= EXERCISE =
Copy every line of the listing below verbatim, keeping each number, bracket and word unchanged.

##############################

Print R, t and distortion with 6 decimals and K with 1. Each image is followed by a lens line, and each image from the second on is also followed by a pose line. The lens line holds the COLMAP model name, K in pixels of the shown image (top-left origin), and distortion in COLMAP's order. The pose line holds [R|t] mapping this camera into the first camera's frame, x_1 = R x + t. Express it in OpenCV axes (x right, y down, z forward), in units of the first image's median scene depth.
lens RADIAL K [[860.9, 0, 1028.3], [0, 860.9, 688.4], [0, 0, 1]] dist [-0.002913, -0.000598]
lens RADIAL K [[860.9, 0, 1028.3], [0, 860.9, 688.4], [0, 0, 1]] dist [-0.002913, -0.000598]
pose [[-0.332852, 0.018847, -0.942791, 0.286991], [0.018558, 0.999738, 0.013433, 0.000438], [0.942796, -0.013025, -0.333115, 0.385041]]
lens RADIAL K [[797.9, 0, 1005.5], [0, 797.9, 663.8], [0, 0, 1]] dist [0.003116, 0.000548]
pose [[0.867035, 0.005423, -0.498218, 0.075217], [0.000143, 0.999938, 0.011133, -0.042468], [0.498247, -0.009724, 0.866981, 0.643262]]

##############################

= ANSWER TO THIS PROBLEM =
Print R, t and distortion with 6 decimals and K with 1. Each image is followed by a lens line, and each image from the second on is also followed by a pose line. The lens line holds the COLMAP model name, K in pixels of the shown image (top-left origin), and distortion in COLMAP's order. The pose line holds [R|t] mapping this camera into the first camera's frame, x_1 = R x + t. Express it in OpenCV axes (x right, y down, z forward), in units of the first image's median scene depth.
lens RADIAL K [[860.9, 0, 1028.3], [0, 860.9, 688.4], [0, 0, 1]] dist [-0.002913, -0.000598]
lens RADIAL K [[860.9, 0, 1028.3], [0, 860.9, 688.4], [0, 0, 1]] dist [-0.002913, -0.000598]
pose [[-0.332852, 0.018847, -0.942791, 0.286991], [0.018558, 0.999738, 0.013433, 0.000438], [0.942796, -0.013025, -0.333115, 0.385041]]
lens RADIAL K [[797.9, 0, 1005.5], [0, 797.9, 663.8], [0, 0, 1]] dist [0.003116, 0.000548]
pose [[0.867035, 0.005423, -0.498218, 0.075217], [0.000143, 0.999938, 0.011133, -0.042468], [0.498247, -0.009724, 0.866981, 0.643262]]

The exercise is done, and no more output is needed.